What is holiness?
It’s a slippery quality to define.
In the Torah we first hear of holiness in chapter two of Genesis, when God declares the seventh day, the Sabbath day, kadosh, holy. A special time. A time apart from other days. A time to do things differently.
From there it’s applied to many other things: to the whole and various parts of the Children of Israel; to the altar built in the wilderness, the sacrifices offered upon the altar and the many tools, furnishings and vessels associated with it; the priests and their garments; other special days; and so on.
But what does “holy” mean?
At its most basic, it means better or higher than ordinary, extraordinary. For those of us who are on speaking terms with God, to be holy means to draw near to God, to walk in God’s ways.
But even for those of us who struggle with God language or whose theology (or atheology) simply doesn’t allow for this sort of a relationship with God, we can relate to the idea of something special, different, elevated, sacred; worthy of veneration. Holy.
The dedication of a new Torah scroll ranks among the holiest moments in the life of a Jewish congregation. Why? First, taking a new scroll into our arms, into our ark, we recall Sinai, the original matan Torah, the giving of the Torah, that mythical moment (according to tradition, we all were there) when we became a people, a community of faith, committed to God’s covenant. Second, there is no object more sacred in Jewish tradition than a Torah scroll. We treat the physical artifact with reverence, almost as a living being: dressing it elaborately; rising in its presence; reading from it with ceremony; even, at times, kissing, hugging, or dancing with it.
But perhaps most importantly, we encounter holiness when we dedicate a new scroll because the Torah itself tells us how and what it means to be holy.
Along the way to telling the story of the origins of Judaism and the Jewish people, the Torah also records our earliest brushes with holiness: in both time and space; in our relationships, whether with human beings, other critters, the natural world, God, or our own being; in our behavior at work and at play, at home and abroad.

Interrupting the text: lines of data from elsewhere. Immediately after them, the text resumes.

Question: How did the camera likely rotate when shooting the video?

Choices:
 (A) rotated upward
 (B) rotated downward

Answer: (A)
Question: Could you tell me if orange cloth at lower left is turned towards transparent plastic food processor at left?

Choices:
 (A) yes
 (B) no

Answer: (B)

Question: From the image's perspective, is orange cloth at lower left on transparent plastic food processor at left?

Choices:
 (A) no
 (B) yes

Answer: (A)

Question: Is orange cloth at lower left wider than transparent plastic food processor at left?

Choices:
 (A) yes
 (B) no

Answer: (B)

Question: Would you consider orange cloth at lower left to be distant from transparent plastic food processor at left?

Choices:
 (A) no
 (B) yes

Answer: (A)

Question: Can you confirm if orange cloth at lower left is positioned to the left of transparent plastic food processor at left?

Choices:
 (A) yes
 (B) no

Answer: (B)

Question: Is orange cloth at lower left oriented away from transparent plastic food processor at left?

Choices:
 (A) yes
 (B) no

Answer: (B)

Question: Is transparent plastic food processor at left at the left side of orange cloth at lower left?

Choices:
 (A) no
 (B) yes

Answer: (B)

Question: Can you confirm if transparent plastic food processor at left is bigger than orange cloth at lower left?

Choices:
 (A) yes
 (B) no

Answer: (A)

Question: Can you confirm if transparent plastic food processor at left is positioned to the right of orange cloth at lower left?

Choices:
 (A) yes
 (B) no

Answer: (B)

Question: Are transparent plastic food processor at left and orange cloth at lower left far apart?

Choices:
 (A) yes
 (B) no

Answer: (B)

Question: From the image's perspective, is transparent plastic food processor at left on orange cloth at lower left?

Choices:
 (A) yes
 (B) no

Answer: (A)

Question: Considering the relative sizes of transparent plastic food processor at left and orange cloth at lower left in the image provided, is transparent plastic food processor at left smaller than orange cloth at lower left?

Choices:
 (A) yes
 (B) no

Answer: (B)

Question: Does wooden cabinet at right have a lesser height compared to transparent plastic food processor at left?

The Torah gives us lots of specific rules and examples: honor your parents; take care of your body; keep fair weights and measures and pay your workers on time; welcome the stranger, feed the hungry, clothe the naked. This is what God wants. This is what it means to be holy. Taken together, though, the message is clearly larger than the sum of these discrete parts. Torah teaches us that it is possible to find holiness not only on Sabbaths and feast days, in worship or ceremony, but in every moment, in everything we do.
Given that we are imperfect human beings, few if any of us will ever achieve this ideal. Most of us, from time to time, get distracted, discouraged, defensive, or just plain bored. We have our abject moments, when we succumb to the pain and chaos of the world, and question life’s meaning. Even then, the Torah reminds any who will listen: the potential for holiness is everywhere, and always.
Even in Auschwitz, stories survive of men and women finding ways to lift one another’s spirits, to transcend their surroundings, to achieve holiness. Should it surprise us, then, to find the same in Oklahoma and Boston; after hurricanes, earthquakes, and mass shootings; in execution chambers and in war; not to mention in supermarket queues and at stoplights? A seed of holiness lies at the heart of every single moment of our lives, whether terrible, wonderful or mundane. We are God’s catalysts. We must choose to plant and nurture those seeds. The Torah—and life—teaches us this.
The dedication of our congregation’s second Torah scroll, this special and joyous moment, reminds us of our talent and obligation—not only at such peak occasions, but with every heartbeat and in every season of our lives, from Shabbat to Shabbat, from one trash collection day to the next, from family to strangers, and everyone, everything, every time in between—to seek and do holiness. To be holy.